Rule of thumb: put high-cardinality equality columns first, and the ORDER BY column last.

System Properties

Compound indexes can include system properties alongside user-defined properties:

System PropertyTypeUse Case
__node_typeStringCross-type indexes
__created_atTimestamp"Latest first" feeds
__updated_atTimestamp"Recently modified" views

A cross-type index using __node_type lets you query across multiple NodeTypes efficiently:

CREATE NODETYPE 'myapp:ContentItem'
PROPERTIES (
workspace_id String
)
COMPOUND_INDEX 'idx_ws_type_created' ON (
workspace_id,
__node_type,
__created_at DESC
)

Timestamp Sort Direction

Timestamp columns support direction-aware encoding in the index:

  • DESC — most recent entries first (natural forward scan).

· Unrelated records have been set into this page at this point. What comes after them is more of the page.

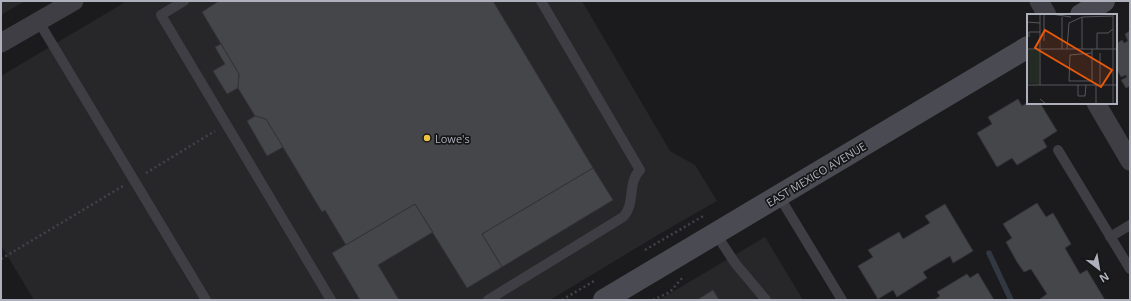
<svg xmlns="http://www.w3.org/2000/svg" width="1131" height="301" viewBox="0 0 1131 301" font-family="'Open Sans',sans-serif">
	<rect width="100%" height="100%" fill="#1b1b1d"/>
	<path fill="#27272a" d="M1,1h24l-24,14z
		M127,1h455l88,150 25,14 22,36 -56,32 -111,67h-516l-33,-55v-169z
		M765,237l38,63h-144z"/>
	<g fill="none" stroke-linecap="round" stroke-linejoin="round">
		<path stroke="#313841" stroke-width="5.5" d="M989,253l22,47"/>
	</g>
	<path fill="#45464a" stroke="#353539" d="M219,1h274l100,167 -111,66 20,33 -35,21 -52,-84 -69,41 -21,-35 -3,2 -56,-93 -11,-3 -17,-28 1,-14 -37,-62z
		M1130,31v55l-4,2 -5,-8 6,-3 -1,-2 -5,2 -5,-9v-24l6,-4 2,3 4,-2 -3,-7z
		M221,44l18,30 -1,14 -11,6 -14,-23 12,-7 -10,-17z
		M1018,99l4,7 6,-4 12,1 17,28 -14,9 4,7 -30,18 -5,-7 -15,9 -20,-34 15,-9 -4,-7z
		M255,116l11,3 17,28 -16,9 -20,-35z
		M593,168l20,32 -111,67 -20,-33z
		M1037,203l9,14 7,-4 18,31 -6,4 15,26 7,-4 18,30h-64l-1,-1 7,-5 -16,-25 -7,3 -7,-10 -11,-20 6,-4 -9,-14z
		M415,204l18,28 -55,33 21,35h-39l-28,-47z
		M945,204l28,47 -20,12 -3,-7 -27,16 4,6 -30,19 -4,-7 -15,9 -20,-33 15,-9 -5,-7 31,-18 4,7 27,-16 -5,-7z
		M978,273l16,27h-60l6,-4 -3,-4 30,-18 3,4z
		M713,290l6,10h-22z"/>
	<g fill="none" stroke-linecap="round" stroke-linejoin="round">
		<path stroke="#424349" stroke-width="2.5" stroke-dasharray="2 3" stroke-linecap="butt" d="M146,173l69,-42
			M645,250l60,-35
			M1,259l122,-73
			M562,300l32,-19
			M653,300l17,-8 13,-15"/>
		<path stroke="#3e3e44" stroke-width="10" d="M184,1l-23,14 170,285
			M39,22l167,278
			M1058,150l72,119
			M779,196l63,104
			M716,234l19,29 31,37
			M1110,237l20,-12
			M488,300l135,-83c13,-13 4,-35 17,-47l-99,-169"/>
		<path stroke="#3e3e44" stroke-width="19" d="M1039,1l8,14
			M1,43l73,-42
			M1096,103l34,58"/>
		<path stroke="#4a4b52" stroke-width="22" d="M1081,15l23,-14
			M604,300l424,-253"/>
	</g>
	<circle fill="#eec342" stroke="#161618" stroke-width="1.5" cx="427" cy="138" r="4"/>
	<g text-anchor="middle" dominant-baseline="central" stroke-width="3.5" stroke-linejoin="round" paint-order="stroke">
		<g font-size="11" fill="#aeb1bc" stroke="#161618" text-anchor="start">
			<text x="435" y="138">Lowe's</text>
		</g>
		<g font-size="11" fill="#aeb1bc" stroke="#161618">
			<text transform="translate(816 174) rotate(-31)">EAST MEXICO AVENUE</text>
		</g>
	</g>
	<g transform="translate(1027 14)">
		<rect width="90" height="90" fill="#1b1b1d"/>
		<path d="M0,36h12v34l-12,-1z" fill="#232b24"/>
		<path fill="none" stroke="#56575d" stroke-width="1" d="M17,0v27M24,0l20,3M86,0v90M55,3v32M0,8l13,1M2,23v-5h11M0,35h90M35,35v-32M40,35l2,-26 13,-6 31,-1M65,35v32h-23l1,-26 22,-2M70,35v-16h11l5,-4M0,71h90M13,71v-71M51,71v11h7l1,-11M69,71v18M73,71v-32M13,85l6,5h10M69,90h14"/>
		<path fill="#e8590c" fill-opacity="0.15" stroke="#e8590c" stroke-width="2" d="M18,16l67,40 -11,17 -66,-39z"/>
		<rect width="90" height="90" fill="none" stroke="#aeb1bc" stroke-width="2"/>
	</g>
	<rect width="1131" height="301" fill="none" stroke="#aeb1bc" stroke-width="4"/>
	<g transform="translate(1099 269) rotate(149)" stroke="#161618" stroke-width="3" paint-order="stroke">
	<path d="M0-3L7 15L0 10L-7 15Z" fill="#aeb1bc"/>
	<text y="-6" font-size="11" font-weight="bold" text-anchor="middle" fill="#aeb1bc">N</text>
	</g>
</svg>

Use this for feeds, activity logs, "latest" queries.
  • ASC — oldest entries first. Use this for chronological timelines, queue processing.

The encoding is baked into the index key, so sorting happens at scan time with zero overhead.

Background Index Building

When you add a compound index to a NodeType that already has data, RaisinDB doesn't block — it schedules a background job:

  1. Scans all existing nodes of the target NodeType
  2. Builds index entries in batches of 1,000
  3. Skips nodes where required index columns are missing
  4. New writes are indexed inline immediately (no gap in coverage)

You can monitor the build job through the admin console or the job queue API.

Draft vs. Published

Compound indexes maintain separate entries for draft and published node states. This means:

  • Queries against the default (draft) workspace only scan draft index entries
  • Published content queries only scan published index entries
  • No cross-contamination between editing and live data

Versioning (MVCC)

Compound index entries are fully revision-aware:

  • Each entry includes the HLC revision in the key
  • Deleted nodes are tracked with tombstone markers
  • Scans deduplicate by node ID, returning only the latest live entry

This guarantees correct results during concurrent writes, branch operations, and time-travel queries.

Practical Examples

Social Feed

Show the latest posts by a specific user:

CREATE NODETYPE 'social:Post'
PROPERTIES (
author_id String NOT NULL,
visibility String DEFAULT 'public'
)
COMPOUND_INDEX 'idx_author_feed' ON (
author_id,
visibility,
__created_at DESC
)
-- Latest 20 public posts by user
SELECT * FROM 'default'
WHERE properties->>'author_id'::String = $1
AND properties->>'visibility'::String = 'public'
ORDER BY __created_at DESC
LIMIT 20;

E-Commerce Catalog

Browse products by category, filtering in-stock items, sorted by price:

CREATE NODETYPE 'shop:Product'
PROPERTIES (
category String NOT NULL,
in_stock Boolean DEFAULT true,
price Integer
)
COMPOUND_INDEX 'idx_category_stock_price' ON (
category,
in_stock,
price ASC
)
-- Cheapest in-stock electronics
SELECT * FROM 'default'
WHERE properties->>'category'::String = 'electronics'
AND properties->>'in_stock'::Boolean = true
ORDER BY properties->>'price'::Integer ASC
LIMIT 50;

Multi-Tenant Activity Log

Show recent activity across all content types for a tenant:

CREATE NODETYPE 'app:Activity'
PROPERTIES (
tenant String NOT NULL,
action String NOT NULL
)
COMPOUND_INDEX 'idx_tenant_activity' ON (
tenant,
__created_at DESC
)
-- Last 100 actions by tenant
SELECT * FROM 'default'
WHERE properties->>'tenant'::String = $1
ORDER BY __created_at DESC
LIMIT 100;

Property Indexes

Property indexes are single-field secondary indexes maintained by the PropertyIndexPlugin. They're updated automatically when nodes are created or modified, and the SQL query planner uses them for equality lookups on individual properties.

Unlike compound indexes, property indexes don't need to be declared — they're built on demand based on query patterns.

Nodes with indexable: true on their NodeType are automatically indexed for full-text search using Tantivy. See Full-Text Search for details.

Embedding-enabled nodes can be searched using approximate nearest neighbor (ANN) via the HNSW algorithm. See Vector Search for details.